● **実施する課題**:
748RSの整備を綴った記事を、最後の文のあとから書き継いでもらえますか?

● **ページ抜粋**:
——————

2009年05月31日
車体組み立て
2009年05月29日
748RSの車体
さて、エンジンが出来上がったので次は車体です。画像は先日TFDにやって来た748RS2002です。車載のエンジンは既に700km以上走行しており、そろそろオーバーホール時期となります。ということで、これからエンジンの積み替えを行います。
748RSはストリートバイクの748Rと基本的に同じとはいえ、良く見ると非常に凝った造りになっている事が判ると思います。
2009年05月28日
完成したエンジン右側
こちらは完成したエンジンの右側です。ストリートバイクとはタイミングベルトプーリーの大きさが違うのでテンションプーリー周りの眺めは趣が異なります。ノーマル状態ではテンショナーで絞られた中央部分でベルト同士の間隔が狭く、それを改善する造りになっています。
ベルトそのものもRSの専用品で、748Rのそれとは幅が異なります。748Rのベルト幅は21mm、748RSのそれは19mmです。ちなみに851シリーズから996までのそれは17mmです。丁度中間のサイズということになります。ちなみに748RSのベルトは996RSのそれと同一の部品です。

——————

● **記録情報**:
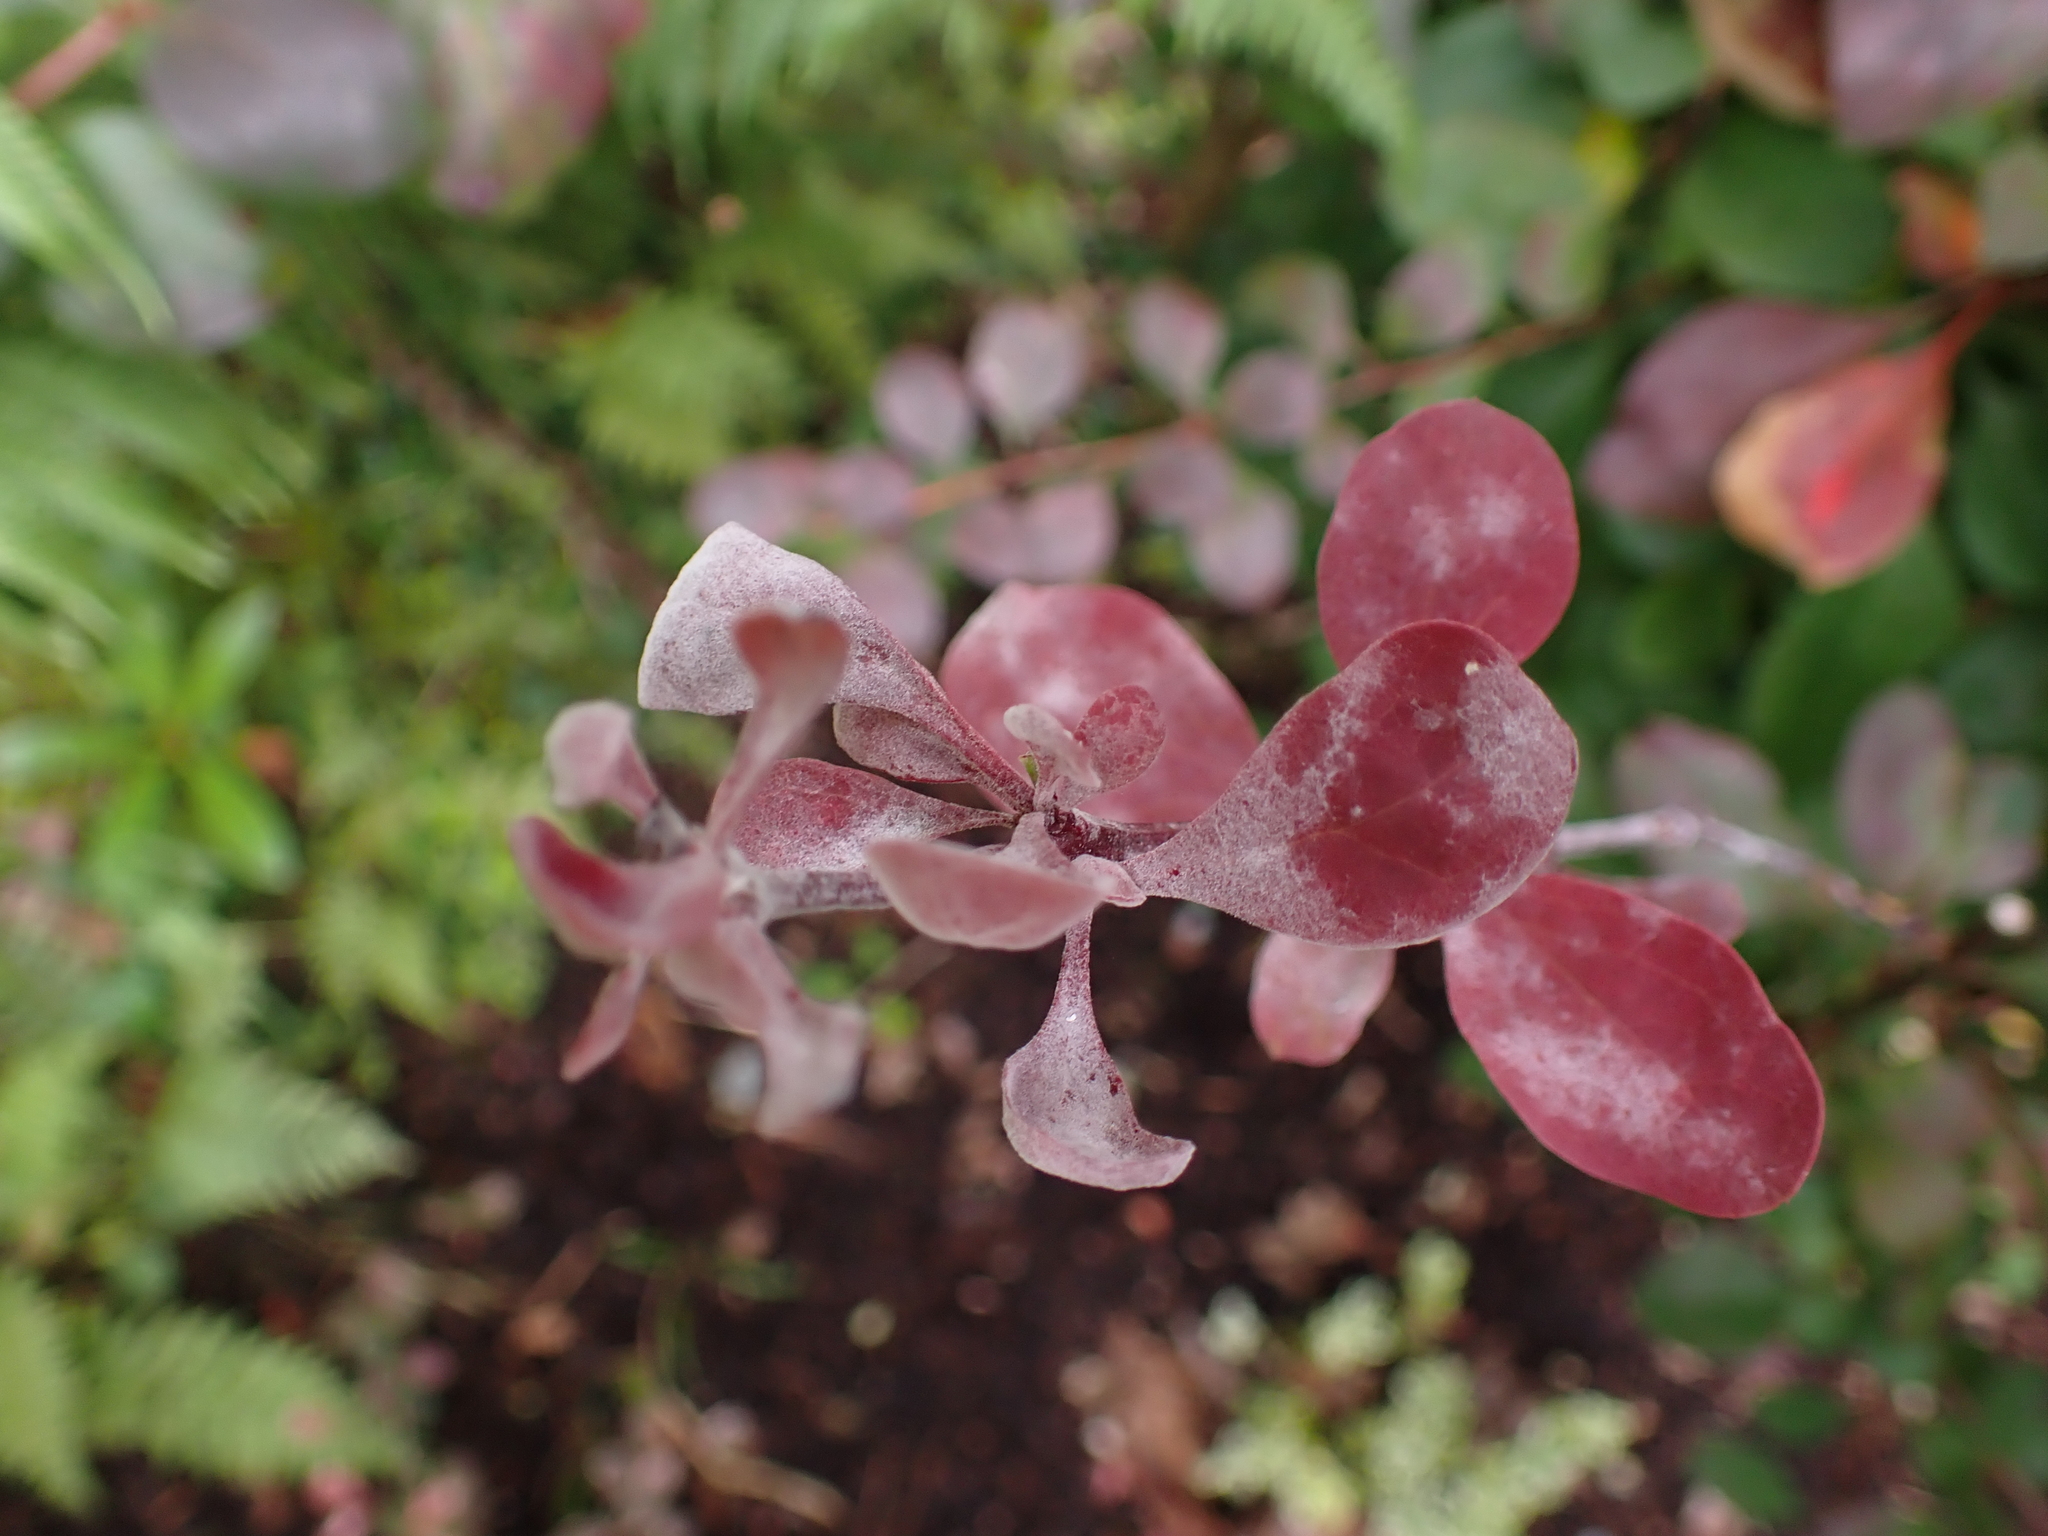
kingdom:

——————

● **課題の結果**:
バルタイ測定及び調整中です
シリンダー、ピストンとヘッドを組みつけ、バルタイを測定しています。勿論前回のオーバーホール時に適正なバルタイに調整してあるので、あくまで確認です。でもたまに何故だか判りませんが再度調整が必要な事もあります。
それは例えばピストンとヘッドのスキッシュクリアランスにおいても同様で、前回適正値に合わせた筈なのに何故か調整が必要になることも稀にあります。ですから今回もちゃんとスキッシュクリアランスを測定し、その値を確認済みです。
クランクケース左側
クランクケース左側を組み立て中です。こちら側の眺めはストリートバイクのそれと全く同じです。フライホイールに関して、2000年型の748R/RS使用されているそれは、他のストリートバイクの殆どに使用されているものと同一の、大きく重いものでしたが、2001、2002年型に使用されているものは専用の小型フライホイールになりました。画像からも判るとおり、発電機ローターよりも外径が小さいものです。この状態からでは判りませんが、奥側のカラーも一体になったワンピース構造です。通常のストリートバイクに使われているものは、別体のカラーと組み合わせて使用しており、その意味では2ピースです。
なぜ専用品が使われたかといいますと、勿論フライホイールの軽量化も目的の一つですが、それよりもある意味で重要だったのはフライホイールナットのゆるみ止め対策だったと思われます。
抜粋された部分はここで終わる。